● **Task description**
Some entries follow. Reproduce exactly the lines starting at the one with "45: (243, 346)" and stopping after the one with "[00:06.960]".

Materials provided Start Marker

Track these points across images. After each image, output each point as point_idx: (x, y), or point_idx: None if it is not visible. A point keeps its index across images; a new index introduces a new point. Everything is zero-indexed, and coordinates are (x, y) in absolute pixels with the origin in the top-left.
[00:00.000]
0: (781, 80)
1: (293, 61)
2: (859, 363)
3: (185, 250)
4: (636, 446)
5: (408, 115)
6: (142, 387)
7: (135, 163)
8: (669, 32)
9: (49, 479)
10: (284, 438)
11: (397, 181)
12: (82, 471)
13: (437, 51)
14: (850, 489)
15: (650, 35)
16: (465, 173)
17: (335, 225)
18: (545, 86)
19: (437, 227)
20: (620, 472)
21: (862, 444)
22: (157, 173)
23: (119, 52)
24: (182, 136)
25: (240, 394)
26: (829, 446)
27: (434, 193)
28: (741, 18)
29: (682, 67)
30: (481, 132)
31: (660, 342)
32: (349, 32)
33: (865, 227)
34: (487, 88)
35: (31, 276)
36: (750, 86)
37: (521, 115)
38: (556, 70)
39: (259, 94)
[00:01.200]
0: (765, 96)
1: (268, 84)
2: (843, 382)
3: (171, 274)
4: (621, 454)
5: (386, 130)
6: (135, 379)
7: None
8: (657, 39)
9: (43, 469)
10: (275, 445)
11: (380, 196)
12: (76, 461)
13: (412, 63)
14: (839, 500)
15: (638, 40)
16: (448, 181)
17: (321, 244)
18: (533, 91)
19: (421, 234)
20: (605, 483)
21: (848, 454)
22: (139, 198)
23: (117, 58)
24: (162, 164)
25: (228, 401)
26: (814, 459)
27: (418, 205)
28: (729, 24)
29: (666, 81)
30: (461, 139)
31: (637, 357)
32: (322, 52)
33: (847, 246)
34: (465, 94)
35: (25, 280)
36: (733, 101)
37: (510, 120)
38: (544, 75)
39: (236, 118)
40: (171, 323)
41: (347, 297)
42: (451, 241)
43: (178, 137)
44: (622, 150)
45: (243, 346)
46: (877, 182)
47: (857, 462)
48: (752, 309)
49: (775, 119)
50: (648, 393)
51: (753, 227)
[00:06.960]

Materials provided End Marker
Materials provided Start Marker

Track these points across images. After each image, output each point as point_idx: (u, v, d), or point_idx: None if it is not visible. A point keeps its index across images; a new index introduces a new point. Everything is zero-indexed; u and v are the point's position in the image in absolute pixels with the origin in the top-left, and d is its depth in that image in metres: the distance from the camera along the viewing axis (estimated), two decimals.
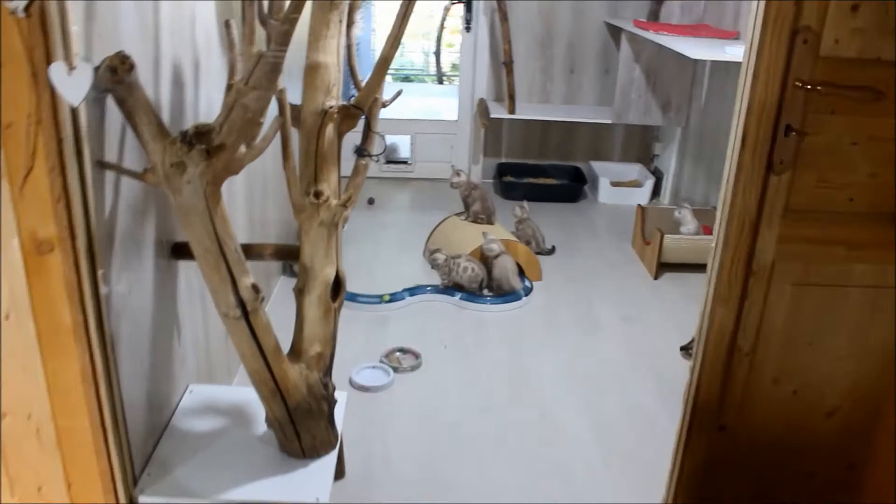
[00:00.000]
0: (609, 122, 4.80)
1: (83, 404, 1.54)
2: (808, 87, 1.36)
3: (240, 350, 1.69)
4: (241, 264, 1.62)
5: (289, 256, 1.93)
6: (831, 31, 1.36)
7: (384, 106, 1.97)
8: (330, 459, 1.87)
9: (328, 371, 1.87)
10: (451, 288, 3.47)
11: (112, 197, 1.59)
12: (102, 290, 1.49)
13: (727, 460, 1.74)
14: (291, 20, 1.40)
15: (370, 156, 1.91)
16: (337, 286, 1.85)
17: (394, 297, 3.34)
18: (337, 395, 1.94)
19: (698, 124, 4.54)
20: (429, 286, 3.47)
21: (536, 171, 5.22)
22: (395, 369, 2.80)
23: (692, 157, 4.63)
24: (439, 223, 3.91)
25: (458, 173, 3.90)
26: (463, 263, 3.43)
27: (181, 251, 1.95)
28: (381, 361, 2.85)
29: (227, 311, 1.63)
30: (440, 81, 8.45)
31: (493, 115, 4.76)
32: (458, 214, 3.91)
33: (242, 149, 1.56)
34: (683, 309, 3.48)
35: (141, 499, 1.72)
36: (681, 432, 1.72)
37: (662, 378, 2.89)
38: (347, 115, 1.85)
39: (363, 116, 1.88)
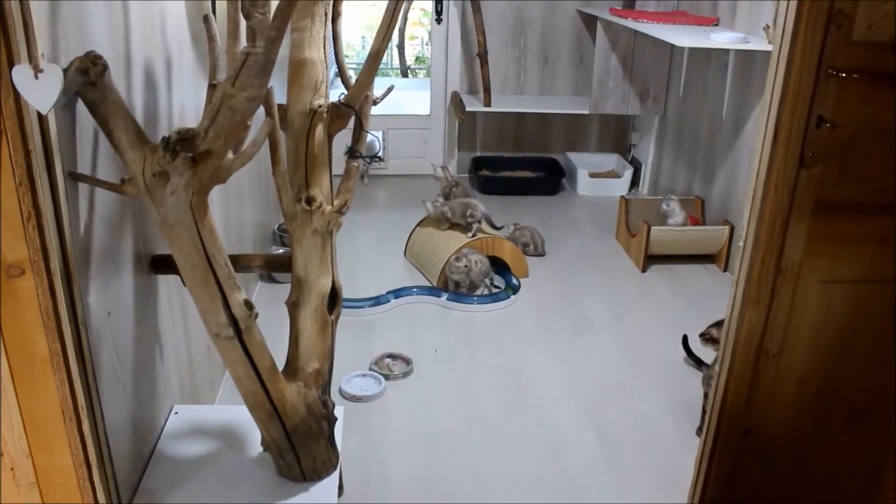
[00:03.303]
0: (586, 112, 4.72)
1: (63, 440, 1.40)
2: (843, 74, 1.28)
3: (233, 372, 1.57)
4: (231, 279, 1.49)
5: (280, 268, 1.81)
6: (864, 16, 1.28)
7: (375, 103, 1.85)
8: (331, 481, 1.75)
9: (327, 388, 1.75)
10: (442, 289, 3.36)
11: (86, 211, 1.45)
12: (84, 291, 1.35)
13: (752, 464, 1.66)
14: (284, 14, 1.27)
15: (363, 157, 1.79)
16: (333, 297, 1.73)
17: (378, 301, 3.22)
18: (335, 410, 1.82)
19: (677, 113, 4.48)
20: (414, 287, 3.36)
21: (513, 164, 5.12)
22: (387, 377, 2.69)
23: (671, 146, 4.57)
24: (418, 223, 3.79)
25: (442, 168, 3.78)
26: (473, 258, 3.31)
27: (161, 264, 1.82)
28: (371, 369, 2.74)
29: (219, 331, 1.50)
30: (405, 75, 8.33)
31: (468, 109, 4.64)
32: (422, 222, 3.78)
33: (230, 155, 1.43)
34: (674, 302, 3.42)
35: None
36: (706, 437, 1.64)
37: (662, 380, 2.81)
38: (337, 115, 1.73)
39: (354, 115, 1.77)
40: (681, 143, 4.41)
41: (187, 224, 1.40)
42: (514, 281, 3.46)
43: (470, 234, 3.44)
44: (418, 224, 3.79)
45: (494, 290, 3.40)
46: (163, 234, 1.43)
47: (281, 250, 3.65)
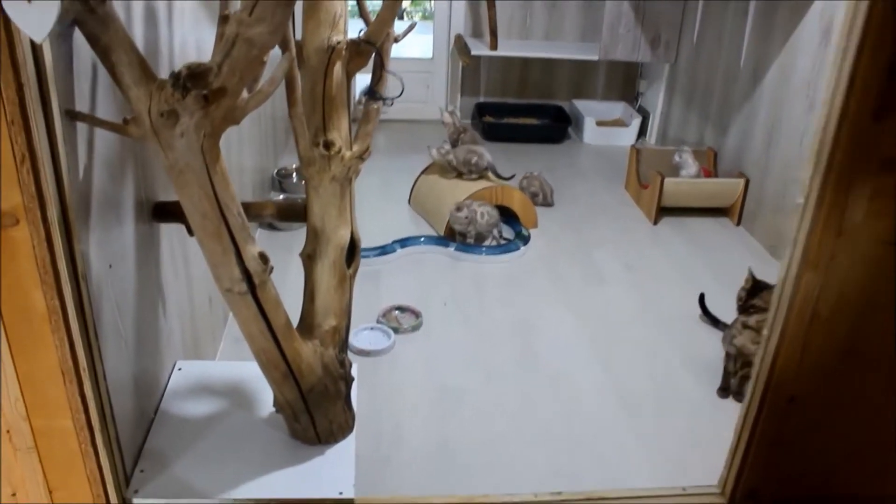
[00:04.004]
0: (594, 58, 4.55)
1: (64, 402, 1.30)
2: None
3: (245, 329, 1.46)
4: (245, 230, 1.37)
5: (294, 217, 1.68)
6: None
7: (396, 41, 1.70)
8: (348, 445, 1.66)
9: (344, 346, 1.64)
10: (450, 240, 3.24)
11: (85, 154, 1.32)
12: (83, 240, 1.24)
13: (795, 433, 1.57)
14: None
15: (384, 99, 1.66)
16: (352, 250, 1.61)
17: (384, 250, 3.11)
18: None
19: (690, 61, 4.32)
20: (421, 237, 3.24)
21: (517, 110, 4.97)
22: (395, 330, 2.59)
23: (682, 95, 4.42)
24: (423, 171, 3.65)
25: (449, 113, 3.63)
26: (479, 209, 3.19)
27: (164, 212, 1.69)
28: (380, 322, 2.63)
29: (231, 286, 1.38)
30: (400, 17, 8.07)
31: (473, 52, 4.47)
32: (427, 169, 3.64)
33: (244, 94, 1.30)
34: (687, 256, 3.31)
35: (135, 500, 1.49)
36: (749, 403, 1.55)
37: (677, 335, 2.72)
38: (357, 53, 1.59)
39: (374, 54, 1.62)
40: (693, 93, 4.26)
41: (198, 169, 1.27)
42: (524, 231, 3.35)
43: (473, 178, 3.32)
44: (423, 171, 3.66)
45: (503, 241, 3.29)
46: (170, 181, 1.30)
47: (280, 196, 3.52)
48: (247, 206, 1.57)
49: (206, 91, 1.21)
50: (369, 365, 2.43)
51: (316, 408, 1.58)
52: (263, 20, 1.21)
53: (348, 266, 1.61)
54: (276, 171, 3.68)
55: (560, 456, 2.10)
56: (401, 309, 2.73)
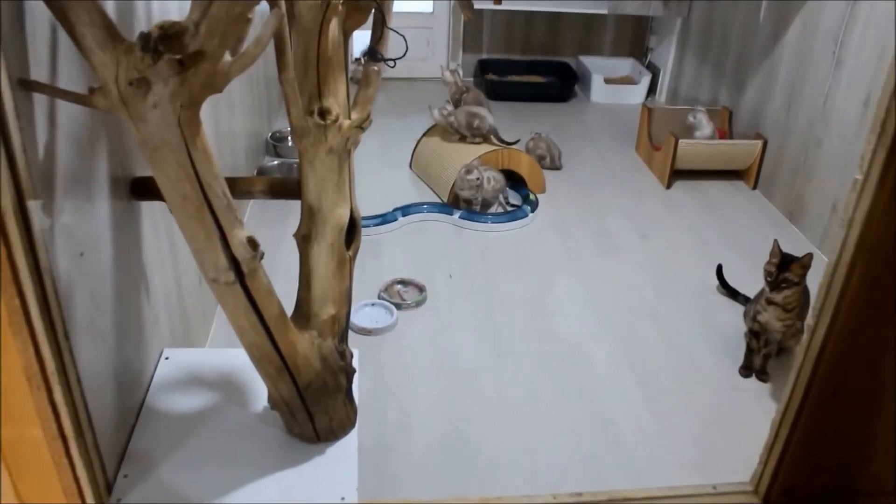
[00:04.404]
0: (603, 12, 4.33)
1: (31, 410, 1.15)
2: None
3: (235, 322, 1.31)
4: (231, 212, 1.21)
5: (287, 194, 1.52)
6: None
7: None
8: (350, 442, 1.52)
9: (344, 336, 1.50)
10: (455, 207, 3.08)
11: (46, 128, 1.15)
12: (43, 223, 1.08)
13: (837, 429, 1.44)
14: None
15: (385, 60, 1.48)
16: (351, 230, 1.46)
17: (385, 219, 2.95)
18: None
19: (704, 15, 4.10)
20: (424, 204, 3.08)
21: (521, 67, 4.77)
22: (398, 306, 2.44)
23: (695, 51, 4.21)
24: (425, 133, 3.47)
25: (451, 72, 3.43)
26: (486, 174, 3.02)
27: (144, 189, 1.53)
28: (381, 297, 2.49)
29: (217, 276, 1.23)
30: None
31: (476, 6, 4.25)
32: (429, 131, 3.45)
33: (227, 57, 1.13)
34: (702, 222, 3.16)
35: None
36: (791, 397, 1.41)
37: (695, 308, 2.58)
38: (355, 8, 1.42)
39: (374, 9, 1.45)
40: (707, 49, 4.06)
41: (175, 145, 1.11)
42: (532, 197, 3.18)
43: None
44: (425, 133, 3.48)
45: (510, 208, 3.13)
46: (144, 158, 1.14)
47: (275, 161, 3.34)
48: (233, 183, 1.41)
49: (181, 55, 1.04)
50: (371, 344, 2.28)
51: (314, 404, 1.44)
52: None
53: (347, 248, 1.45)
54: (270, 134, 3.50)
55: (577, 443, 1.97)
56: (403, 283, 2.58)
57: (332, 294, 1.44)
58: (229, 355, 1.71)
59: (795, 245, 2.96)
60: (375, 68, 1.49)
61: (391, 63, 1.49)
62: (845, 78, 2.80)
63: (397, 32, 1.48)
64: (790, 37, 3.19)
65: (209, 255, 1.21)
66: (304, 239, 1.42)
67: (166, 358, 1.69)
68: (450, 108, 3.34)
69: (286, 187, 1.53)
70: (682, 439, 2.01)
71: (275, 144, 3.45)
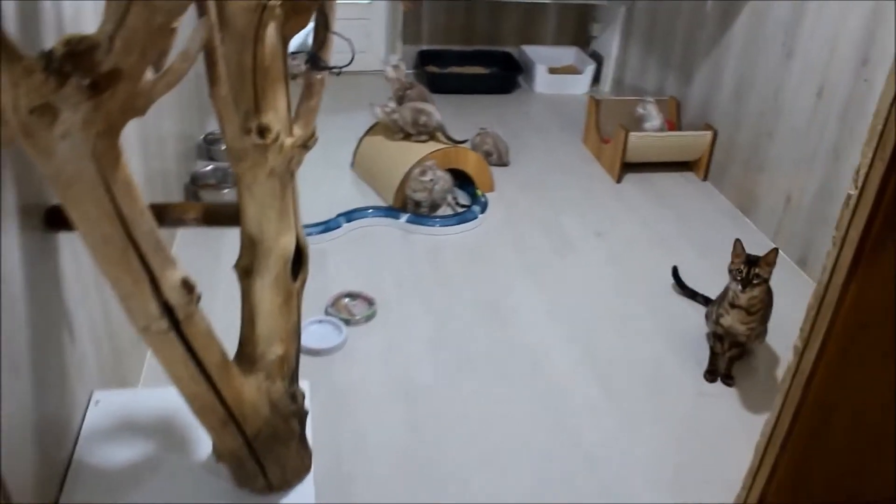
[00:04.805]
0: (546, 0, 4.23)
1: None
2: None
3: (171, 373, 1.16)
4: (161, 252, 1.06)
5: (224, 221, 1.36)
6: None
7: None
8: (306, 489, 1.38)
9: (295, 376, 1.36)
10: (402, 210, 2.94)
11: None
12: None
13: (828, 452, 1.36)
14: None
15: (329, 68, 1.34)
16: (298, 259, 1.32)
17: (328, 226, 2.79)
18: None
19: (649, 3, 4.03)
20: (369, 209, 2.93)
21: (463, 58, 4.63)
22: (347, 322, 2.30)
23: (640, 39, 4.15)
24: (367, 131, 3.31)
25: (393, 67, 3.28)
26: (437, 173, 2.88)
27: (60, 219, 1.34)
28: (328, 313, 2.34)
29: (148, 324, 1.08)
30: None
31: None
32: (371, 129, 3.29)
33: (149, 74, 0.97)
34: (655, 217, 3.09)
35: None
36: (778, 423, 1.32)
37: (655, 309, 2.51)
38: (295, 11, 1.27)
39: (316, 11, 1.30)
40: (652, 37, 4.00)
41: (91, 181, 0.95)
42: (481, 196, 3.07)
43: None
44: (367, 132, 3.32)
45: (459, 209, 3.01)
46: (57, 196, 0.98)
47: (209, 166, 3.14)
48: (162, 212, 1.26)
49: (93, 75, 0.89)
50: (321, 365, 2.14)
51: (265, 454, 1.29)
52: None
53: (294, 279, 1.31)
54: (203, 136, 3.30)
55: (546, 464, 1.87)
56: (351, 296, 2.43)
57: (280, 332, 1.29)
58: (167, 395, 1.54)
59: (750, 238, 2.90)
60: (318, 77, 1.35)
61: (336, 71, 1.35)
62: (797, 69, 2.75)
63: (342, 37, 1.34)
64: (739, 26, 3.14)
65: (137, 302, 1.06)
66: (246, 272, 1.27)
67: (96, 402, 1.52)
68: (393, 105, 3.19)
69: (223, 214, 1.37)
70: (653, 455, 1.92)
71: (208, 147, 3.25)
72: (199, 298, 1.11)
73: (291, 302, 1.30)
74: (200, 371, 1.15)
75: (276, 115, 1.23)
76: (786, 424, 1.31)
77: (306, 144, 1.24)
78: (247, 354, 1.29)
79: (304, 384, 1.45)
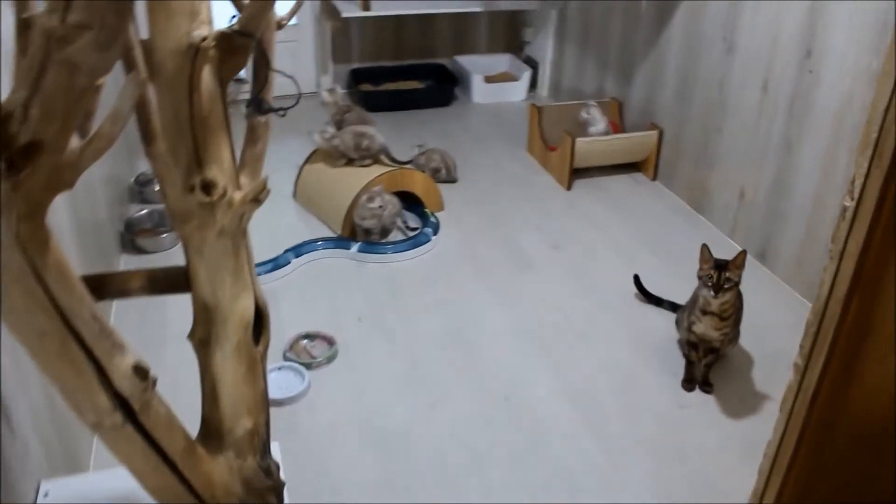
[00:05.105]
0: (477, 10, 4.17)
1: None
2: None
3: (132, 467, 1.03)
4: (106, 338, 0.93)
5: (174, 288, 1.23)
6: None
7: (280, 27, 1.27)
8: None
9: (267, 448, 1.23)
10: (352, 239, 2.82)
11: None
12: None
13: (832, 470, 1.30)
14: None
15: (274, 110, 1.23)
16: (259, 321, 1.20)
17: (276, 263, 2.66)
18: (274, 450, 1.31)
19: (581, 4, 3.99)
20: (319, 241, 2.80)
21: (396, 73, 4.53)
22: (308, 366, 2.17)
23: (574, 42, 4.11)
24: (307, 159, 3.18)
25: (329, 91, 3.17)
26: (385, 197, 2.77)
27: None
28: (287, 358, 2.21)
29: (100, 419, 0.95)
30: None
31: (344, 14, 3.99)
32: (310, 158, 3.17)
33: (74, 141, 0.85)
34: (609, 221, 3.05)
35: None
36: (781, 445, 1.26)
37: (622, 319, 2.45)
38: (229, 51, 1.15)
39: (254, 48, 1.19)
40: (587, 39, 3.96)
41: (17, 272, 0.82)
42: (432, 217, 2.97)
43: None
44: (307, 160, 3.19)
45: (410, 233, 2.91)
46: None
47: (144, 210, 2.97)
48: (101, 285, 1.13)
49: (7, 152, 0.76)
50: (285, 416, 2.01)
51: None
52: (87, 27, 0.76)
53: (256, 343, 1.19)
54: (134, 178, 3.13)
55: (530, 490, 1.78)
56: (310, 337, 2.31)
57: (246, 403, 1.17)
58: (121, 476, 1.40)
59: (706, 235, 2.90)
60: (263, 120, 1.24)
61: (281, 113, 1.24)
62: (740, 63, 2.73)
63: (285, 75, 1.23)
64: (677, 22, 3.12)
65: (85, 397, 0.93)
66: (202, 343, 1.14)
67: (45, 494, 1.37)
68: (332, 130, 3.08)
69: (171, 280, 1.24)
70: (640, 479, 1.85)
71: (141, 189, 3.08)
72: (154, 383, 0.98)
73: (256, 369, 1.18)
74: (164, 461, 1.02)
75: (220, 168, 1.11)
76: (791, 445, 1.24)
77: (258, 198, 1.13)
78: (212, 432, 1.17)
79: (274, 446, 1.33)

Materials provided End Marker

● **Solution for this exercise**
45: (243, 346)
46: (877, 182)
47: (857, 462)
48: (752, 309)
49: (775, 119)
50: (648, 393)
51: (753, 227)
[00:06.960]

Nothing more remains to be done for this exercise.